Album Review: Arcelia – Building on the Land

‘This is acoustic mood music of the highest order’

It’s not often I start reviews with a tag line – but, looking back at what I’d previously written about Arcelia the above still seemed completely relevant (and gave me a self appreciation moment at the same time!).

It was back in early 2013 that we first received the debut three track EP from the Kent based trio – full of optimism and excitement that a new act brings to the table, and to say we were blown away then was an understatement.

Fast forward 5 years, and after an excellent full album release in 2014 – ‘Wrap Your Bones’, the band are back with their second full length offering which provides the listener both the tried and tested soulful folk formula seen on their previous releases, alongside the odd curve-ball that shows a maturity and confidence of an act evidently very comfortable with their set-up and sound.

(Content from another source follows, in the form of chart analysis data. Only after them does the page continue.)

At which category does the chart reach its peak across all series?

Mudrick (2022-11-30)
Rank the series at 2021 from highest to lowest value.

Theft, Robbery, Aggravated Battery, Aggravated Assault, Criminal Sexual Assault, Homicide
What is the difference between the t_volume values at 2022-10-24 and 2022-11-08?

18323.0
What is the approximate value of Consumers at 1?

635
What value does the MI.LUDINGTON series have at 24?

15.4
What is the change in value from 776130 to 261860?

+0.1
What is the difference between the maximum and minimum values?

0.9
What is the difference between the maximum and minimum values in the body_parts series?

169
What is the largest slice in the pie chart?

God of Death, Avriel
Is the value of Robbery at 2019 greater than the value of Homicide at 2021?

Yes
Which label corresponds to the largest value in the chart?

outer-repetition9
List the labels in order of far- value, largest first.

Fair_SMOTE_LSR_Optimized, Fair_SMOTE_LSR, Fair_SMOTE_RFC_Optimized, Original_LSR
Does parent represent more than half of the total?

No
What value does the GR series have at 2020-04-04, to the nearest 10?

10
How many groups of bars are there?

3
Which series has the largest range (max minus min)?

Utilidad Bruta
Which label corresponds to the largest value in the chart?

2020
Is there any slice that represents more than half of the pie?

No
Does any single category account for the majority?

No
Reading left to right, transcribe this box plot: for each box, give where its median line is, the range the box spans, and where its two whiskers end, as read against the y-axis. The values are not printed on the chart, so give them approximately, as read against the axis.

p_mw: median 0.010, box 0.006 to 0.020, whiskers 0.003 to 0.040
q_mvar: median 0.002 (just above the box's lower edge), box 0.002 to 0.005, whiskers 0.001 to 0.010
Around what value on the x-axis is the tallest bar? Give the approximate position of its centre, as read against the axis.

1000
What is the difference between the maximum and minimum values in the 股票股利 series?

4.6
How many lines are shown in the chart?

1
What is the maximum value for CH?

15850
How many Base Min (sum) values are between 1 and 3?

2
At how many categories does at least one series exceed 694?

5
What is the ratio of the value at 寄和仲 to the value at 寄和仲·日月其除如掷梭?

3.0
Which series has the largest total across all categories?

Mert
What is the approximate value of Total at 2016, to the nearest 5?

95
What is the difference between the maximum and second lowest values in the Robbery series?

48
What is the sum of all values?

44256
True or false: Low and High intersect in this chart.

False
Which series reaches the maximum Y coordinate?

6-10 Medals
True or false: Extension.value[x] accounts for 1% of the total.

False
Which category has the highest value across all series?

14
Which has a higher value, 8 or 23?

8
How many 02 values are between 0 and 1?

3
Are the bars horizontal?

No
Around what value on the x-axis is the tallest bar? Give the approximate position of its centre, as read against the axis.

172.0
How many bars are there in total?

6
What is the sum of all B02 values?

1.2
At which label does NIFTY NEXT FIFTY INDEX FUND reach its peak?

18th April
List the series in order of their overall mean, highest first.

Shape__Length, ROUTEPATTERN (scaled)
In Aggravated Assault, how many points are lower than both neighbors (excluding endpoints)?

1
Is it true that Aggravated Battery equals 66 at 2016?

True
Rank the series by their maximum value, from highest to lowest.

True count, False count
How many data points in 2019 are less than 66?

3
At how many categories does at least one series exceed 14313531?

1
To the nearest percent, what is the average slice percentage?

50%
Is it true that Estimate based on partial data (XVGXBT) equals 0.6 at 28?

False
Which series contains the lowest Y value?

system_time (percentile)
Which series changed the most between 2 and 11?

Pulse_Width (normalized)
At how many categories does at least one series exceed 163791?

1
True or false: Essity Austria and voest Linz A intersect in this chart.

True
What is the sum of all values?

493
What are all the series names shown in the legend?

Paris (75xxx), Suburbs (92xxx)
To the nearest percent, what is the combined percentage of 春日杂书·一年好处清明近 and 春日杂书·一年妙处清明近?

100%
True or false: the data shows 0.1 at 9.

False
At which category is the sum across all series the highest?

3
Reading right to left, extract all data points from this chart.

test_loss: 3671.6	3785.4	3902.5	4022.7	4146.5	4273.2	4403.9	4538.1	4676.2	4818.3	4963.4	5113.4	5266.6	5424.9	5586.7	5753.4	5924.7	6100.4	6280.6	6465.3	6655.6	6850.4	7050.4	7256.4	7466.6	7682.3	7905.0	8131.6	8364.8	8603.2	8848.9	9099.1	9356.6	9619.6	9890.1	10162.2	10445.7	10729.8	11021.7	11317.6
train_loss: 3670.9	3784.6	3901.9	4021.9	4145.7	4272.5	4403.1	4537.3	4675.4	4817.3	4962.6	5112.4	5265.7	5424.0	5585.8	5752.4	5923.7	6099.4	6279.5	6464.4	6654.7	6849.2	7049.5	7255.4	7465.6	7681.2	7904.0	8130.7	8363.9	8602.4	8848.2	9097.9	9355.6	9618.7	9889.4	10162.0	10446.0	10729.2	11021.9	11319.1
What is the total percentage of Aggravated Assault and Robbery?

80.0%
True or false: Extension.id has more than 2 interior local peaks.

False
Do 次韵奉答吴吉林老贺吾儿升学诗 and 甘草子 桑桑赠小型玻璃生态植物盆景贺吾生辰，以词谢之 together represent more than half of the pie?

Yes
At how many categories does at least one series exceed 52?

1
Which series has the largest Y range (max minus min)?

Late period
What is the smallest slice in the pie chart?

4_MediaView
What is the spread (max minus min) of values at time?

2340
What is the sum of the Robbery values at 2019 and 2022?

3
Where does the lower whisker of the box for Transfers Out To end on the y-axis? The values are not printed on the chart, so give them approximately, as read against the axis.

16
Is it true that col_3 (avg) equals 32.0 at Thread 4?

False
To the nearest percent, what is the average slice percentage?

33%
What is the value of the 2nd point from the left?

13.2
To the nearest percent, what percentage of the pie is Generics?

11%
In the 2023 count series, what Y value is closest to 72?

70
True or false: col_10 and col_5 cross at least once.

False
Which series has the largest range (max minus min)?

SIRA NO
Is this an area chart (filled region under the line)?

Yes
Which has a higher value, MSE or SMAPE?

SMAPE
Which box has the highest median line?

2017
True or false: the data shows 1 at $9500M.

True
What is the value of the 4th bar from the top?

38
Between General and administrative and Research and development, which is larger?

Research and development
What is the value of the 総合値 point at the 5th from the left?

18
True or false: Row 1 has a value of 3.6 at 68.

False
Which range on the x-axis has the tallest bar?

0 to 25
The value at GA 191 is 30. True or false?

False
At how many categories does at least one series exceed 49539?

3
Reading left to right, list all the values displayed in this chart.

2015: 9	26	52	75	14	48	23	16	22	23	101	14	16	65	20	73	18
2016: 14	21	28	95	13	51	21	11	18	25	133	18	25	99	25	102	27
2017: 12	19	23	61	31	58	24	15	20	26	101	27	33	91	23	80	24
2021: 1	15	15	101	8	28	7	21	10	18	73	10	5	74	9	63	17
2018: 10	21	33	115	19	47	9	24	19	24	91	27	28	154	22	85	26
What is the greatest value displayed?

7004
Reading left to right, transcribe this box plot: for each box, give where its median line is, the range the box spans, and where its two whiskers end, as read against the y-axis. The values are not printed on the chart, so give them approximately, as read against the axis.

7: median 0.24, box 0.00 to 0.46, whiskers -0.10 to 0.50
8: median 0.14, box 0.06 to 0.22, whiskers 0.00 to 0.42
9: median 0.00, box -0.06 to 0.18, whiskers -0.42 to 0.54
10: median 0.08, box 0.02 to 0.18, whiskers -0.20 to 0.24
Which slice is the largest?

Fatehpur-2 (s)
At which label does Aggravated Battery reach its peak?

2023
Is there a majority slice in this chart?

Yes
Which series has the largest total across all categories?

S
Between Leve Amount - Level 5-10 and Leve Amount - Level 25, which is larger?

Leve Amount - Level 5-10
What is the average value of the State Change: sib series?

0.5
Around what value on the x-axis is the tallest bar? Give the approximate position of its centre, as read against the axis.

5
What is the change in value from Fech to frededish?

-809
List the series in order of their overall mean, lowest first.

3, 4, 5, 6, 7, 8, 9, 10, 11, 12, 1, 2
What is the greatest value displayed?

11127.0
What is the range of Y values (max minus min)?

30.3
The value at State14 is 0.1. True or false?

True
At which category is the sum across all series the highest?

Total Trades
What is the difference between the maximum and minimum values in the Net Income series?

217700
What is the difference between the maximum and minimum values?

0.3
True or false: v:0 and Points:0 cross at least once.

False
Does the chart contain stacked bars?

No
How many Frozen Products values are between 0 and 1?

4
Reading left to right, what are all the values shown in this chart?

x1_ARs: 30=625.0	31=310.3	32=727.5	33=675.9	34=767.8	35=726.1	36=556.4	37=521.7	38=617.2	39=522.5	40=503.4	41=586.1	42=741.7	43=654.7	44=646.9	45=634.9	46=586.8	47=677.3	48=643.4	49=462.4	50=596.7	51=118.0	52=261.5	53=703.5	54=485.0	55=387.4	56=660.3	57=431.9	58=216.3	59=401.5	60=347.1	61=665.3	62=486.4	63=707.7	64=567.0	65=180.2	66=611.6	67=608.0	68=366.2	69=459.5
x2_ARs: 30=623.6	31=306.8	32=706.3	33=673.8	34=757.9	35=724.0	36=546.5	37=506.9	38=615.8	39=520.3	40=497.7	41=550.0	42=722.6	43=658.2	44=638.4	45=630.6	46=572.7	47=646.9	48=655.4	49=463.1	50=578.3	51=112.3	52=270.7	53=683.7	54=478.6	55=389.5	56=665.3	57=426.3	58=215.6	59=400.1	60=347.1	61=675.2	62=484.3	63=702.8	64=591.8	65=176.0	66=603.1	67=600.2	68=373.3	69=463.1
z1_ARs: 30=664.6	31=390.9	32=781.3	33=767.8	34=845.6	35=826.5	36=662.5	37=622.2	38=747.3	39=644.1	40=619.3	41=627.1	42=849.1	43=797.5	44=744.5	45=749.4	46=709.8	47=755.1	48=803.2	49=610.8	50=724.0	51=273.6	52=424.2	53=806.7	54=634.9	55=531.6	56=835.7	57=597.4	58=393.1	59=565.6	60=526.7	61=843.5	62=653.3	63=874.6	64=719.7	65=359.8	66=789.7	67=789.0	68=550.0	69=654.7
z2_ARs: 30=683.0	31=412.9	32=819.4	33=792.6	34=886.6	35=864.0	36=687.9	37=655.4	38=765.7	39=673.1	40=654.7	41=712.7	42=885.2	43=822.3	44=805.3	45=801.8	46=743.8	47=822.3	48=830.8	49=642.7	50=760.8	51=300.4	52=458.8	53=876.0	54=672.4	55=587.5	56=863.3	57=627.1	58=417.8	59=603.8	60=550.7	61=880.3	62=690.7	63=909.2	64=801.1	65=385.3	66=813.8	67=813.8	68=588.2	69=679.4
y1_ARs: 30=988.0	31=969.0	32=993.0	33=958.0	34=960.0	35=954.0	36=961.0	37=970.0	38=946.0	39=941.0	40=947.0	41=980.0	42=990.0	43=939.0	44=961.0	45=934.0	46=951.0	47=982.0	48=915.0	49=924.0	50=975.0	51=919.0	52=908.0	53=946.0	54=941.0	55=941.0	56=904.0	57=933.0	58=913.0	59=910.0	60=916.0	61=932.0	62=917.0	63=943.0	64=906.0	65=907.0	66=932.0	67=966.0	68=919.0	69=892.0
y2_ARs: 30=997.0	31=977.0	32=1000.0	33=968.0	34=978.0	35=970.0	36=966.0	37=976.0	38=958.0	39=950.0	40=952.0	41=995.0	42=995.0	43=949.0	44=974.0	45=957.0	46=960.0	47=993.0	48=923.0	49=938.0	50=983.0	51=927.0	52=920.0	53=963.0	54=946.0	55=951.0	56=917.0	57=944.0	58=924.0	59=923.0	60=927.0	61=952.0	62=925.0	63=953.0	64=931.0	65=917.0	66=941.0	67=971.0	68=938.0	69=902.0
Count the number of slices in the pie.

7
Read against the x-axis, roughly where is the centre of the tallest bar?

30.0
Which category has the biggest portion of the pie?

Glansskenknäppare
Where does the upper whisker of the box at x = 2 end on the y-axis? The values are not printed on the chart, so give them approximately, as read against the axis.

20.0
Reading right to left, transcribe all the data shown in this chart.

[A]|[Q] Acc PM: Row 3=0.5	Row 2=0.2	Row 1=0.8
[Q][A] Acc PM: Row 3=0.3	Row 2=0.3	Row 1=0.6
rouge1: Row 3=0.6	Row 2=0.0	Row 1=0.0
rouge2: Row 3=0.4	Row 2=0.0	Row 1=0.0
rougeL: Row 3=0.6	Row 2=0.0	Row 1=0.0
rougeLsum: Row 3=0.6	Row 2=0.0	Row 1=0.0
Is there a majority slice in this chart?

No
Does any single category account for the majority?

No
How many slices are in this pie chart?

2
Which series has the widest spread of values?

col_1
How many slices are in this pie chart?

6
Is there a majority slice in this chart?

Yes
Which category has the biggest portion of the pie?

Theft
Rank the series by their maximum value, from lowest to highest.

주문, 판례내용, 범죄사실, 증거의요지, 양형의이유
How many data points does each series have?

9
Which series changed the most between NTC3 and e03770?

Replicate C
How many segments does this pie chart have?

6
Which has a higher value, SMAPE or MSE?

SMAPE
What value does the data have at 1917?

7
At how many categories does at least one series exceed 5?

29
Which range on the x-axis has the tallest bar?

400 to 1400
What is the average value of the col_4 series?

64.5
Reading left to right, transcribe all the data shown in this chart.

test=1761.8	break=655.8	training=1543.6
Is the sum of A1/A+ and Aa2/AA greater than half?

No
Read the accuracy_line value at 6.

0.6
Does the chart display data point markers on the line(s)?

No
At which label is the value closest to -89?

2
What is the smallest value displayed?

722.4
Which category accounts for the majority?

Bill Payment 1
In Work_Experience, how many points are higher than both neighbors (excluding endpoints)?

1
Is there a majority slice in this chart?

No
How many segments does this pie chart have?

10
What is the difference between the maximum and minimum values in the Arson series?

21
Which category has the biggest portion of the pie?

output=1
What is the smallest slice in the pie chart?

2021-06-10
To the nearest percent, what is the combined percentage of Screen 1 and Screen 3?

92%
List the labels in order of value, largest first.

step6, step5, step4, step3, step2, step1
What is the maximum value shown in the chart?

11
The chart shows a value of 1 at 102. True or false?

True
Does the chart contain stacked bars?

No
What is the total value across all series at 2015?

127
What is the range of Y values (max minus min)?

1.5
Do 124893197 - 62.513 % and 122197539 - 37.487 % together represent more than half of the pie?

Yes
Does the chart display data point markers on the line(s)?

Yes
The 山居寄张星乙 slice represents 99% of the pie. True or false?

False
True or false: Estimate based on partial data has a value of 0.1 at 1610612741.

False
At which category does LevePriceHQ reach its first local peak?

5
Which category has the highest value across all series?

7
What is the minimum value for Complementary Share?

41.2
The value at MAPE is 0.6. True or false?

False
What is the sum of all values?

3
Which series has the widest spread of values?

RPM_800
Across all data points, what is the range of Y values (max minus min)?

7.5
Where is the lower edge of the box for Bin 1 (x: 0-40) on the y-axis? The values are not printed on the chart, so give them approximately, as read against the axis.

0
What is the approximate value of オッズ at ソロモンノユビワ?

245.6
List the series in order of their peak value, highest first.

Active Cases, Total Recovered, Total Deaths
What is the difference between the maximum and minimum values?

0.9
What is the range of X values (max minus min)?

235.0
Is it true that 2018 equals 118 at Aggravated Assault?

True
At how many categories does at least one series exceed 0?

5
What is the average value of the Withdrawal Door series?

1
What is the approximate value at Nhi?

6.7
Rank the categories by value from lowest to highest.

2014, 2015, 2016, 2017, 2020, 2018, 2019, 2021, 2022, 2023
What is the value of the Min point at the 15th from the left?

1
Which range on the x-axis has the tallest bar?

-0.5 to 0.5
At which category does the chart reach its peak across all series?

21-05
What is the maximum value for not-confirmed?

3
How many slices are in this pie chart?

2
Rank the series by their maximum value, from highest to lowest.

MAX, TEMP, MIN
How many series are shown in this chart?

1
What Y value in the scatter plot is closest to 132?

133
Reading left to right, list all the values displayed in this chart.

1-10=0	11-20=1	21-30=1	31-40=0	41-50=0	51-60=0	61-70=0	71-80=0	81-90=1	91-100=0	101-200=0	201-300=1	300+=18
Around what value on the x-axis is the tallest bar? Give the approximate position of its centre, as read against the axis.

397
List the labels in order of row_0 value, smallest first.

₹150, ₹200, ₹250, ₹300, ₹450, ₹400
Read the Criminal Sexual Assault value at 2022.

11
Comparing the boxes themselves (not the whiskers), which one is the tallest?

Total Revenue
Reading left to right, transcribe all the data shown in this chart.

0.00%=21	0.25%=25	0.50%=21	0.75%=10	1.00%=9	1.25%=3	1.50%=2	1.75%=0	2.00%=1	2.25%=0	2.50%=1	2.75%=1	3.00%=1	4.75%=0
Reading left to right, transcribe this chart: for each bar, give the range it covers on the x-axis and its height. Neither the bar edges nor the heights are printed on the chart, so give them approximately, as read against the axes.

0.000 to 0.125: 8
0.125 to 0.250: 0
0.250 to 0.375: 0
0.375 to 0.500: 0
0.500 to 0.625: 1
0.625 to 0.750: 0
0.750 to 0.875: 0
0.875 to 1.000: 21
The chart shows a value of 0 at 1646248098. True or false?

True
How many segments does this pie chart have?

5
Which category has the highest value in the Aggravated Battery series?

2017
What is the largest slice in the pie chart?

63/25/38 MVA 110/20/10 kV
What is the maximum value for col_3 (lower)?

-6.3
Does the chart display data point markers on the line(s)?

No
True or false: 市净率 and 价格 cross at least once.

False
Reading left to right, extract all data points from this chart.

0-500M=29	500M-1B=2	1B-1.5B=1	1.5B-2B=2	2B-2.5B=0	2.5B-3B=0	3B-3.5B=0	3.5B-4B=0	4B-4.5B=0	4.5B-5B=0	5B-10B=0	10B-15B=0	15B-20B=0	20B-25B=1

Arcelia have forged a reputation for their watertight harmonies and these are in abundance on this record. All three members of the band, Gavin Alexander, Teresa Gallagher and Simon Foster are so in tune with their voices as a unit it is borderline perfection. It is this lush soulful sound that for the most part cements the songs on this album. The vast majority gliding pleasantly along – well crafted songwriting backed by solid yet not overpowering accompaniment on guitar, piano and percussion in the main – and those voices sitting atop, each taking turns on lead vocal duty with the three part backing decorating the tracks where required.

Listen to the track ‘Fallen’ here

As I said though, there are signs on this record that the band are not resting on the tried and trusted formula – and new musical ideas have been introduced – most notably on the song Yellow Soup which embraces a slightly rockier feel – harder drum groove, chunkier chords – however of course the vocal work is as tight and together as in any other. Think of the moment Crosby, Stills and Nash added the raw power of Neil Young to their sound and this’ll give you an idea of the effect and impact this song has on the Building on the Land record – you’re not quite expecting it, but when you hear it a couple of times, it actually fits in really well. Clever.

Another standout is the poignant Far & Away. A song about loss from the point of view of a family having fled the nest. It’s subtle acoustic and slide guitar accompaniment perfect as a platform for the lyrics.

You need this record for relaxing, on a summers day while sitting in the garden – this record will chill you out. This band will chill you out. Acoustic mood music of the highest order it most definitely is, and worth your time should you choose to invest.